Las URLs desempeñan un papel sorprendentemente importante en la investigación criminal. Los registros de clics de las URLs cortas, los datos de registro de los dominios de phishing, las direcciones guardadas en el historial del navegador: no son pocos los casos en los que estas pruebas digitales acabaron decidiendo una detención.
En un caso de estafa ocurrido en Estados Unidos en 2016, el registro de clics de la URL corta que el estafador envió a sus víctimas resultó ser la prueba decisiva. El autor incrustó en correos de phishing una URL corta creada con Bitly para robar credenciales bancarias, pero los registros de Bitly guardaban la dirección IP, la hora de acceso y el navegador de todos los usuarios que pulsaron el enlace. El FBI obtuvo esos datos mediante una orden judicial y localizó el domicilio del autor gracias a la IP registrada cuando este probó su propio enlace: había cometido el error de principiante de hacer clic en su propia URL corta.
Tampoco faltan los casos resueltos rastreando los datos de registro de dominios (WHOIS) de las URLs de phishing. En 2019, Europol analizó los datos WHOIS de los cientos de dominios empleados en una campaña masiva de phishing y descubrió que todos estaban registrados con la misma información: mismo nombre, mismo correo y mismo teléfono. Tirando de ese hilo fueron detenidos 11 miembros de una organización criminal asentada en Europa del Este. Hoy buena parte del WHOIS es privado por efecto del RGPD, pero las fuerzas del orden pueden exigir al registrador los datos del titular con una orden judicial.
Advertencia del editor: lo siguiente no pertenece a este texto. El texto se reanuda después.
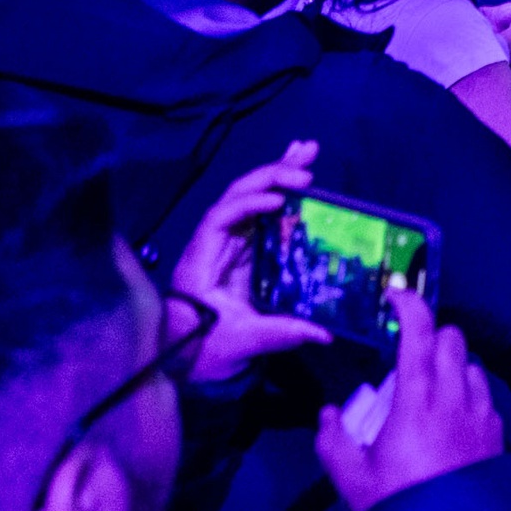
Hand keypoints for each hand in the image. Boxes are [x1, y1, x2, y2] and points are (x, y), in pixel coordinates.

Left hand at [172, 139, 333, 385]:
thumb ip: (281, 333)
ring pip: (249, 199)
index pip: (221, 218)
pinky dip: (278, 194)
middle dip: (270, 174)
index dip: (248, 205)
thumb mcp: (242, 343)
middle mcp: (212, 243)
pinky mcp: (241, 252)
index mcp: (203, 260)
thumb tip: (324, 332)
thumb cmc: (205, 350)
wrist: (187, 360)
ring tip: (305, 150)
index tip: (279, 202)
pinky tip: (298, 178)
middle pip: (237, 196)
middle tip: (306, 157)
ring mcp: (227, 245)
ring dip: (276, 174)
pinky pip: (259, 216)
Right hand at [312, 291, 507, 510]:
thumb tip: (328, 413)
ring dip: (452, 365)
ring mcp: (480, 413)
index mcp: (417, 400)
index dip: (410, 305)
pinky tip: (452, 417)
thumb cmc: (399, 503)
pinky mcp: (496, 433)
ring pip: (472, 364)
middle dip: (431, 336)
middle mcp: (454, 397)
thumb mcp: (352, 479)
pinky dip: (468, 392)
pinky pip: (485, 395)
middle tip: (408, 358)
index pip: (420, 334)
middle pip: (452, 339)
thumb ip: (333, 440)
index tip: (396, 294)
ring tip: (430, 390)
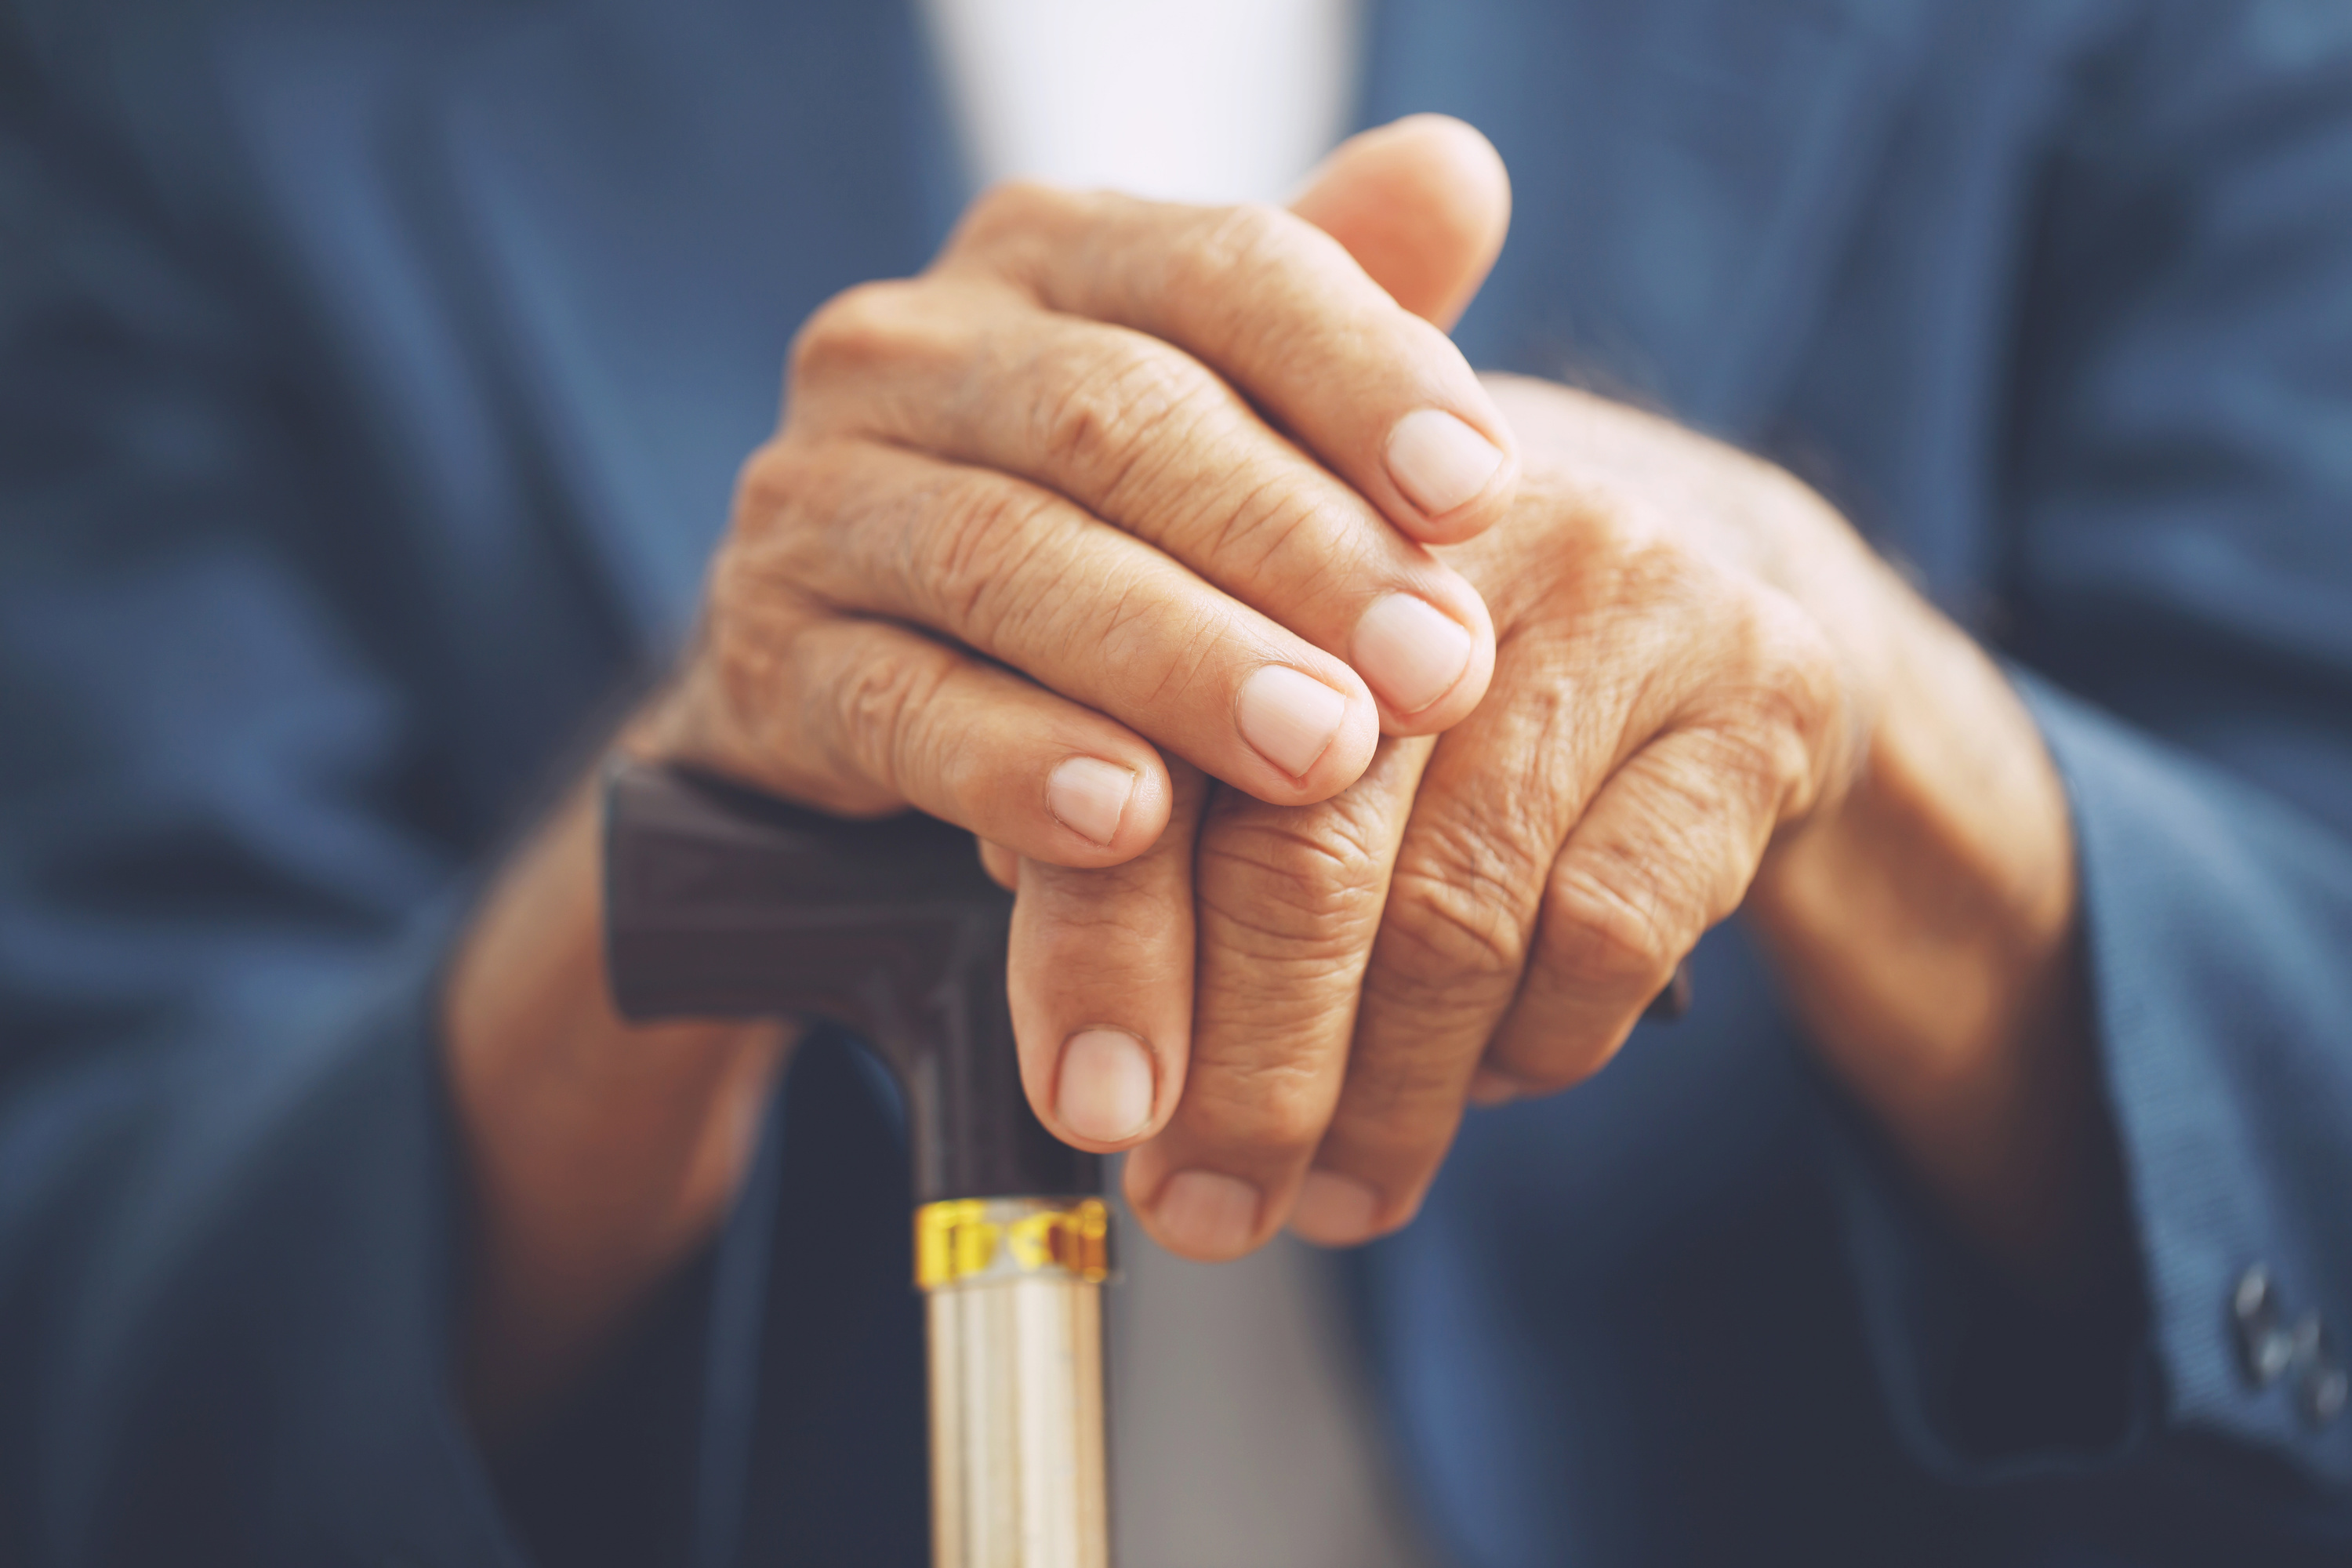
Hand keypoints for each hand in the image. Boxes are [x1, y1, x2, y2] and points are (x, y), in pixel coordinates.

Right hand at [442, 117, 1520, 1430]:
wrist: (881, 677)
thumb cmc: (1115, 530)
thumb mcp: (1229, 418)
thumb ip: (1337, 311)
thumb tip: (1459, 170)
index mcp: (1050, 252)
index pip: (1223, 268)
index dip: (1359, 372)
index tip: (1483, 494)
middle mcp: (911, 345)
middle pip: (1115, 418)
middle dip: (1290, 547)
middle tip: (1434, 670)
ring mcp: (818, 494)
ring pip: (1004, 560)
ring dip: (1175, 659)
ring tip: (1317, 750)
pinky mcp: (763, 652)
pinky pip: (893, 702)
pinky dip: (1010, 763)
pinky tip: (1124, 822)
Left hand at [1026, 377, 2104, 1298]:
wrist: (1727, 575)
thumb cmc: (1440, 675)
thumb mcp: (1283, 695)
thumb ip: (1154, 800)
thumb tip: (1065, 1007)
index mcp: (1265, 512)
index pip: (1144, 750)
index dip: (1103, 946)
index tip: (1091, 1112)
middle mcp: (1433, 533)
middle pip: (1302, 848)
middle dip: (1246, 1074)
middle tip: (1206, 1213)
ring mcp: (1613, 595)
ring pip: (1457, 915)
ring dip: (1382, 1103)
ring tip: (1334, 1202)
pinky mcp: (1755, 692)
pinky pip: (1607, 932)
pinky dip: (1532, 1049)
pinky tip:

Los casos en los que las URLs del historial de navegación se admiten como prueba judicial también van en aumento en Japón. En el caso de los 9 asesinatos de Zama, de 2017, las URLs de redes sociales halladas en el historial del navegador del smartphone del sospechoso fueron una prueba clave para reconstruir cómo había contactado con las víctimas. En las investigaciones internas de las empresas, el historial de navegación de un empleado sirve a veces para acreditar la sustracción de información confidencial o los contactos irregulares con la competencia.
Rastrear las cadenas de redirección de las URLs ha permitido incluso desmontar redes de distribución de malware. Los investigadores de seguridad analizan la "cadena de redirecciones" por la que un sitio infectado pasa por varias URLs cortas y redirecciones sucesivas hasta alcanzar el servidor final de distribución; recopilando los dominios y servidores de cada eslabón se dibuja el mapa completo de la infraestructura del atacante. En 2020, el Grupo de Análisis de Amenazas de Google desentrañó de este modo la cadena de redirecciones de URLs cortas de un grupo de hackers norcoreano y sacó a la luz toda su infraestructura de ataque. Para el delincuente, la URL es una herramienta cómoda; para el investigador, un tesoro de pruebas.